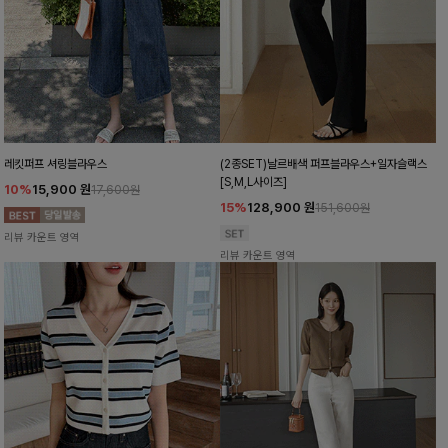
레킷퍼프 셔링블라우스
(2종SET)날르배색 퍼프블라우스+일자슬랙스
[S,M,L사이즈]
10%
15,900
원
17,600원
15%
128,900
원
151,600원
리뷰 카운트 영역
리뷰 카운트 영역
****
**TASK**.
Retype all entries exactly; omit pictures.

**ANSWER FOR THIS EXERCISE**.
레킷퍼프 셔링블라우스
(2종SET)날르배색 퍼프블라우스+일자슬랙스
[S,M,L사이즈]
10%
15,900
원
17,600원
15%
128,900
원
151,600원
리뷰 카운트 영역
리뷰 카운트 영역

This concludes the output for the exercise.